Pendant le trimestre d'été, Oxford enseigne l'art exquis de la flânerie, une des choses les plus importantes que puisse enseigner une Université, et il vient de paraître dans cette aimable ville, un mignon et charmant volume, œuvre de quatre amis, qui peut-être forme les prémices de cette rêverie sous le cloître gris, dans le silencieux jardin, qui a pour effet de former ou de perdre un homme.
Ces quatre nouveaux poètes sont M. Laurence Binyon, qui vient de gagner le prix de Newdigate; M. Manmohan Ghose, jeune hindou distingué par son érudition, et par ses grands progrès en littérature qui donnent quelque éclat à Christ Church; M. Stephen Phillips, qui a récemment joué le rôle du Fantôme dans Hamlet au Théâtre du Globe, avec une dignité et un talent de diction si admirables; et M. Arthur Cripps, de Trinity.

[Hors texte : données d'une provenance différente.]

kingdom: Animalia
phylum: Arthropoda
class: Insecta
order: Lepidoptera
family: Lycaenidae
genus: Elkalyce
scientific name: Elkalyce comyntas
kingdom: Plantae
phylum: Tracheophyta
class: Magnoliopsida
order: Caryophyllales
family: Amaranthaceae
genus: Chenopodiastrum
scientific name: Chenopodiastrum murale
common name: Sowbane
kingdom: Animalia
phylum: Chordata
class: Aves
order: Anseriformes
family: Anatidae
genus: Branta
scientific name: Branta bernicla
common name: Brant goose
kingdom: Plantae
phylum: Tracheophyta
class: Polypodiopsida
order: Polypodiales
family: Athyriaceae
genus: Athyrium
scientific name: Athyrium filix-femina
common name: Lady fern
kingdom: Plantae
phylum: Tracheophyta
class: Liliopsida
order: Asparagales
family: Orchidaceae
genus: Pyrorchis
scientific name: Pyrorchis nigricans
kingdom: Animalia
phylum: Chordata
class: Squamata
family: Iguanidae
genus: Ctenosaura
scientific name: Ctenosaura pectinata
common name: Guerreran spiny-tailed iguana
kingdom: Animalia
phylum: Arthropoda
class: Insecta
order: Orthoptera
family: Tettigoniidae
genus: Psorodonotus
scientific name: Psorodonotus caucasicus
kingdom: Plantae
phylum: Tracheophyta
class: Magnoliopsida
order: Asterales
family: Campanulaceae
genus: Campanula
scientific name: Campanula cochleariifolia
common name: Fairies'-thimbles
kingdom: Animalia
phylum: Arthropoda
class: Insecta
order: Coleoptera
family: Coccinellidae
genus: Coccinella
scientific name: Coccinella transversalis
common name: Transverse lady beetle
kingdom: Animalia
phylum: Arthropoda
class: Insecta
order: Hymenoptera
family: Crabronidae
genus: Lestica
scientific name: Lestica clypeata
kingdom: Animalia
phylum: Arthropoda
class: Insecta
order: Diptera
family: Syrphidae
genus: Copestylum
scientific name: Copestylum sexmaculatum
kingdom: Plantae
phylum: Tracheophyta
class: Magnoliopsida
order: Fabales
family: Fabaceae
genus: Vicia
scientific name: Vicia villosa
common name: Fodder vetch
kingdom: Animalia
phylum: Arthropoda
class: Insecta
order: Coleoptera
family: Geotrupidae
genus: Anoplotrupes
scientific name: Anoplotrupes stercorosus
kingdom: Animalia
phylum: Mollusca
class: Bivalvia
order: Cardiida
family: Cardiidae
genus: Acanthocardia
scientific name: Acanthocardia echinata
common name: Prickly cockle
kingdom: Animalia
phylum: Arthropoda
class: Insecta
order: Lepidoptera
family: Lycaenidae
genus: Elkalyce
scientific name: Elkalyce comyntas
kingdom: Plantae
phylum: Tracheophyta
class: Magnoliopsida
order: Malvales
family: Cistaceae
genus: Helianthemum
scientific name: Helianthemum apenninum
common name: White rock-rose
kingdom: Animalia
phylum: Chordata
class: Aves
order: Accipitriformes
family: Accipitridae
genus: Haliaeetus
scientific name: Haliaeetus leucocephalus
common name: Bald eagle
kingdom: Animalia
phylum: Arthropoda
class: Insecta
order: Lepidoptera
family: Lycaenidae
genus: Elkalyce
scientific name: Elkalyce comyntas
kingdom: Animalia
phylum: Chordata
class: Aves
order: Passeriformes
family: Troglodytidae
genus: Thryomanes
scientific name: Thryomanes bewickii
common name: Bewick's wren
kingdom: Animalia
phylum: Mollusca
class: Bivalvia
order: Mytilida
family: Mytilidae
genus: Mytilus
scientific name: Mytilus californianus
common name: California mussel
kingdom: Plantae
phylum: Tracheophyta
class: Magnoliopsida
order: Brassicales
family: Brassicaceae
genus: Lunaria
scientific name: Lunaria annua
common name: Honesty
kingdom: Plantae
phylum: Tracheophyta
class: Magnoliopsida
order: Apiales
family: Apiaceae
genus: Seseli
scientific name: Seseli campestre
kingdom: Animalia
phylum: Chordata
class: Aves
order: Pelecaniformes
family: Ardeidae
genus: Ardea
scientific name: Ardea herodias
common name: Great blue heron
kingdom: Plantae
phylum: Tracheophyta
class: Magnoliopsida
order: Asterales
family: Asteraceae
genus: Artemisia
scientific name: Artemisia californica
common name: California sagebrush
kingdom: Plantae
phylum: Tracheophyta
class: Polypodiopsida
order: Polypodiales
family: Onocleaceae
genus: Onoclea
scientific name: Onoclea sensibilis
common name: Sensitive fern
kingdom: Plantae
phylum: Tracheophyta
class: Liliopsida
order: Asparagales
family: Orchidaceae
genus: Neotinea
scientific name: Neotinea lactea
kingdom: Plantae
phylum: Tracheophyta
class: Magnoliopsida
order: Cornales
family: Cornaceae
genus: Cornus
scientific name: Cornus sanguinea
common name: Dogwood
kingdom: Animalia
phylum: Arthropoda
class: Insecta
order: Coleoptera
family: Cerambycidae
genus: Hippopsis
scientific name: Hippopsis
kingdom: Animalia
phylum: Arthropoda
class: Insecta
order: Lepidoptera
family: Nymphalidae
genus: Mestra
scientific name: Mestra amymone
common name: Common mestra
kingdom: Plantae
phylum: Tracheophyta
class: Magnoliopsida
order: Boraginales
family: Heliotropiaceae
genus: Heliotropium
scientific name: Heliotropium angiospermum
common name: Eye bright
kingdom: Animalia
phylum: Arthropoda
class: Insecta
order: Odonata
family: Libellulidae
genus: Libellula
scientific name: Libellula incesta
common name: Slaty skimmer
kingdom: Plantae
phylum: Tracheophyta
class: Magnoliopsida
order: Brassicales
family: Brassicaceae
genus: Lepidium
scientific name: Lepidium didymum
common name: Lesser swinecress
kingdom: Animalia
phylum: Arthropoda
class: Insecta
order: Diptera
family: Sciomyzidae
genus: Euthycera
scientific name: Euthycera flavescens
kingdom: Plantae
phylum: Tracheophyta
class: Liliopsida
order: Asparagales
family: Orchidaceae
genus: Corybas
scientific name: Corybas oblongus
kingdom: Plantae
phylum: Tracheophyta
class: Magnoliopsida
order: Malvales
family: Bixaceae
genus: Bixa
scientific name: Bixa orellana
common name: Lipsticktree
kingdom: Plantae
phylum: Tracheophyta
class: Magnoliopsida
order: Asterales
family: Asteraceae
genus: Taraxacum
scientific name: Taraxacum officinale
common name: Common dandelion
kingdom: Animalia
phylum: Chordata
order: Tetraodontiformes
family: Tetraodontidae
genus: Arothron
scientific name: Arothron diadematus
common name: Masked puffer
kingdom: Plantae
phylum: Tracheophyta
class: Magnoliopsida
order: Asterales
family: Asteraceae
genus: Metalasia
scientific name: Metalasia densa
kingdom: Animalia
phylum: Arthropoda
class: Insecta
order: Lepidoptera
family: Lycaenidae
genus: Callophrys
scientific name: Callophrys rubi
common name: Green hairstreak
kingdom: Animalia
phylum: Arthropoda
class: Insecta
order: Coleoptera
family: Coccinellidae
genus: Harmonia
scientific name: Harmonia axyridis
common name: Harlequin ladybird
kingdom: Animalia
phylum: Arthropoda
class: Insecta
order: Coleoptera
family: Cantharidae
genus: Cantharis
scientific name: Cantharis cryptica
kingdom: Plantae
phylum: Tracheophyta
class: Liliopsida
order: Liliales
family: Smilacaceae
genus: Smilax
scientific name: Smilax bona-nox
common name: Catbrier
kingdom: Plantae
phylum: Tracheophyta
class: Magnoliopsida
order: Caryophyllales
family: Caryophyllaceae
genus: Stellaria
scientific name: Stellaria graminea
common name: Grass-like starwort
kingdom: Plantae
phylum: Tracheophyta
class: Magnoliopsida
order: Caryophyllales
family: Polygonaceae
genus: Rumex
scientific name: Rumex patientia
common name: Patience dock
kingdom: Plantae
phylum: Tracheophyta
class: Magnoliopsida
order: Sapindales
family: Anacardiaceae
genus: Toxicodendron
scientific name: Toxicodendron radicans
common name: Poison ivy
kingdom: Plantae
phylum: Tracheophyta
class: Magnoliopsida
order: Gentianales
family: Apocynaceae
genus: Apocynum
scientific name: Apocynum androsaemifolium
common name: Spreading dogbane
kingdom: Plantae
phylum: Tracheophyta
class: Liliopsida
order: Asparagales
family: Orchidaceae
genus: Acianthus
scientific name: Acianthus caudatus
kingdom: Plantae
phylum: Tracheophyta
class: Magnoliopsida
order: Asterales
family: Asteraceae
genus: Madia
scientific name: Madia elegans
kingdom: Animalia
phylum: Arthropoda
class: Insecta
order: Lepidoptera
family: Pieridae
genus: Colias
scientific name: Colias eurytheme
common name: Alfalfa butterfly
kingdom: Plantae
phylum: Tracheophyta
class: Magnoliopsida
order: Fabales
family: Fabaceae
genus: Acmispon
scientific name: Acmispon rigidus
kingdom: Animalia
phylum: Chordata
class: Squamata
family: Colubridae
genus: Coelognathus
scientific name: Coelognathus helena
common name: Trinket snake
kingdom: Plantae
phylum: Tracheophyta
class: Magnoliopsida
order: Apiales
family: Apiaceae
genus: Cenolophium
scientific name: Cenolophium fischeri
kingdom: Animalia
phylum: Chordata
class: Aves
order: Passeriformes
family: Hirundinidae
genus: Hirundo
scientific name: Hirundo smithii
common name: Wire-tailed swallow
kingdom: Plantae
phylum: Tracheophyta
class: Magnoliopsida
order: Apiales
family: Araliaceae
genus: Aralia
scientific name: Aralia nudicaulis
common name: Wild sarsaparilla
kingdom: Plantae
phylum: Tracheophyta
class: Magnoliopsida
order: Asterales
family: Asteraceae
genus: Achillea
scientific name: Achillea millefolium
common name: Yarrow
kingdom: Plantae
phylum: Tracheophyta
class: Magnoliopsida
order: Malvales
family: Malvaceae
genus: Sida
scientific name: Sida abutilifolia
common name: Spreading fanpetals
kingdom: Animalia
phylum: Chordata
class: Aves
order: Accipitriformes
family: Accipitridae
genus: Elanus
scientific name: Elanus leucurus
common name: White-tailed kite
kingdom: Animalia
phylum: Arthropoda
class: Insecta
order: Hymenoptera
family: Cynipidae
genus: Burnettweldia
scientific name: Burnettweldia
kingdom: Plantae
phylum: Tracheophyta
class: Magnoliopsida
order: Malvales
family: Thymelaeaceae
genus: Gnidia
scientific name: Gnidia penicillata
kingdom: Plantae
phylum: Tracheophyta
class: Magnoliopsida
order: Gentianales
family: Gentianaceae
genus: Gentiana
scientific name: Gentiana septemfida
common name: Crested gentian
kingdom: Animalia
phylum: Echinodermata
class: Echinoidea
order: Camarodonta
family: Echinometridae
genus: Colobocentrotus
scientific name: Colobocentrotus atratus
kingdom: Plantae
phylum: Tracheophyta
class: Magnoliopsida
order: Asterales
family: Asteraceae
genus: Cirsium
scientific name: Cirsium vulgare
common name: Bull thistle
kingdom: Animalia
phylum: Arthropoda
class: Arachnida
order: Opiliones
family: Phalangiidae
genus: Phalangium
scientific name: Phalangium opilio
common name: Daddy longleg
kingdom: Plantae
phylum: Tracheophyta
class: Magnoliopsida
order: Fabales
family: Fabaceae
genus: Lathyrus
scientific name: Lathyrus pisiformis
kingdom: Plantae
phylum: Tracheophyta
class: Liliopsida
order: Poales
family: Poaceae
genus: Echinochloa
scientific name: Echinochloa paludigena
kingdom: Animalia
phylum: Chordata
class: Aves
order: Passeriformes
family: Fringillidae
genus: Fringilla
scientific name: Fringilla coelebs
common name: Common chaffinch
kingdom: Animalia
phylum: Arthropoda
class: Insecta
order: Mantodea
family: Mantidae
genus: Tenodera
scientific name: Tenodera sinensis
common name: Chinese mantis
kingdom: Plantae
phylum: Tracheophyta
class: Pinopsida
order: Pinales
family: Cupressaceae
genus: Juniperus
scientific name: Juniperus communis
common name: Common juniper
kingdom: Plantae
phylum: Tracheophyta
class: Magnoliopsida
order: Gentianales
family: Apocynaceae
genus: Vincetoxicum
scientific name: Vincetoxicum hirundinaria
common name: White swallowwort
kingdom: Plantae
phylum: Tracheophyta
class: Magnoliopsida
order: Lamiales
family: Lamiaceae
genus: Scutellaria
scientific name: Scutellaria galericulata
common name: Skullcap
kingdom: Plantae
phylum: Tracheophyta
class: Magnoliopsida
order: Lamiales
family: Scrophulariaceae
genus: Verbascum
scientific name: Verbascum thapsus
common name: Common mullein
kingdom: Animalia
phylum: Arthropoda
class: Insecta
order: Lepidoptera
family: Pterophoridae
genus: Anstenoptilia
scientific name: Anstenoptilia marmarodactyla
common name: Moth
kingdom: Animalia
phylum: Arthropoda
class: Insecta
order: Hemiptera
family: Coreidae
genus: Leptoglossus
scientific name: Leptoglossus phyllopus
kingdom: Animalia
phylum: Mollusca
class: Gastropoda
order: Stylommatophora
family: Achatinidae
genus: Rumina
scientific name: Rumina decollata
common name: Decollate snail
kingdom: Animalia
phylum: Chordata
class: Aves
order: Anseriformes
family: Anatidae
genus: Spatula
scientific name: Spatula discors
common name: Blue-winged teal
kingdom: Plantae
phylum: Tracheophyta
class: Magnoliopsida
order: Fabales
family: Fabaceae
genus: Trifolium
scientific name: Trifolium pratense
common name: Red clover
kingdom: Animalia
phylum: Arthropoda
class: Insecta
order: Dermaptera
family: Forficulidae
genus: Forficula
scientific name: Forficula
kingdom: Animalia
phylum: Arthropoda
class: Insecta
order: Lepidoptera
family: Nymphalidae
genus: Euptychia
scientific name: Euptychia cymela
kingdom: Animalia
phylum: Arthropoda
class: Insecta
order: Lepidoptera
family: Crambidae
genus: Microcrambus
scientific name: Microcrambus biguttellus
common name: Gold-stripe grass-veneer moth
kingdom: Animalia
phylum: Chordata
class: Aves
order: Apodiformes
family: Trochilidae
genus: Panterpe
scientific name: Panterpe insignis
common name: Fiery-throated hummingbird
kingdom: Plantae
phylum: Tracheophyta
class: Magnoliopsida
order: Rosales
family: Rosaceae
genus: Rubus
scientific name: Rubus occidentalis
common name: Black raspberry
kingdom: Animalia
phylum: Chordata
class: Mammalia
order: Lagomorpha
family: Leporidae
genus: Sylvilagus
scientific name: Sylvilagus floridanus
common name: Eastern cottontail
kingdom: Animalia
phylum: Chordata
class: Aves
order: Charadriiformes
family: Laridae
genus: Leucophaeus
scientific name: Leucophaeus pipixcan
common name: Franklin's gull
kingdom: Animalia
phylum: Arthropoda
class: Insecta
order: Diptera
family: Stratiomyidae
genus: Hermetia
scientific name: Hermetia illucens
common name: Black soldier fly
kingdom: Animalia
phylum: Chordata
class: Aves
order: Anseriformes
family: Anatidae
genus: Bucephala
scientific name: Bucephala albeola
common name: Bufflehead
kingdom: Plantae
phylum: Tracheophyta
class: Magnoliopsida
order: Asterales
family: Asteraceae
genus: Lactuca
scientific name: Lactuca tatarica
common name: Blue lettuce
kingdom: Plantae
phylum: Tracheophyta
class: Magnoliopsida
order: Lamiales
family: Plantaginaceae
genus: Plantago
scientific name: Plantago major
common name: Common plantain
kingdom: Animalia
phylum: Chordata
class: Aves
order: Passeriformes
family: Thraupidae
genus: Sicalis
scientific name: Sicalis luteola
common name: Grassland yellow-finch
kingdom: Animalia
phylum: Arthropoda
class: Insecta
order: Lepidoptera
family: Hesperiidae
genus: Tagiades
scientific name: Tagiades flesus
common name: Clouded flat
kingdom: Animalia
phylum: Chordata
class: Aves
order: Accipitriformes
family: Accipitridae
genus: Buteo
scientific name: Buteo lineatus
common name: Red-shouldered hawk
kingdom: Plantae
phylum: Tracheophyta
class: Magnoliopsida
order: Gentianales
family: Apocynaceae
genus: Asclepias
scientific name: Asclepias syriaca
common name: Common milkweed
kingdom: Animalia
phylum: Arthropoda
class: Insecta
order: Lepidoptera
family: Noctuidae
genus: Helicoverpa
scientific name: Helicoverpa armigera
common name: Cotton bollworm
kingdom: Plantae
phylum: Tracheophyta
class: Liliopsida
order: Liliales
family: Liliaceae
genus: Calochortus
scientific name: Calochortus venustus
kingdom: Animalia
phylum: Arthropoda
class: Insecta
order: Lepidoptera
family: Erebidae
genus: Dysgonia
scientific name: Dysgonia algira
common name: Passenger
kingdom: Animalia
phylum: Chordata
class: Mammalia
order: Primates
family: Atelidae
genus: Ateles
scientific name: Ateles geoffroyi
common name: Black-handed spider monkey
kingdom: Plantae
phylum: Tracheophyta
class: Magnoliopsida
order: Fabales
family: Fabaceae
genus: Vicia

Un intérêt particulier s'attache naturellement à l'œuvre de M. Ghose.
Né aux Indes, de parents de pure race hindoue, il a été élevé uniquement en Angleterre.
Il a reçu son éducation à l'École de Saint Paul, et ses vers nous montrent avec quelle promptitude et quelle finesse se forment les sympathies intellectuelles de l'esprit oriental et nous indiquent combien est étroit le lien qui, peut-être un jour, unira l'Inde à nous par d'autres moyens que le commerce et la force des armes.
Il y a quelque chose de charmant à trouver un jeune Hindou qui emploie notre langue avec autant de souci de la mélodie et des termes que le fait M. Ghose.
Voici une de ses pièces.
Par dessus ta tête, en joyeux détours, à travers les vastes espaces du ciel, librement les oiseaux volent avec de la musique dans les ailes, Et de la mer bleue, rude les poissons brillent et bondissent. Il y a une vie des choses les plus charmantes Sur toi, en ton sommeil si profond.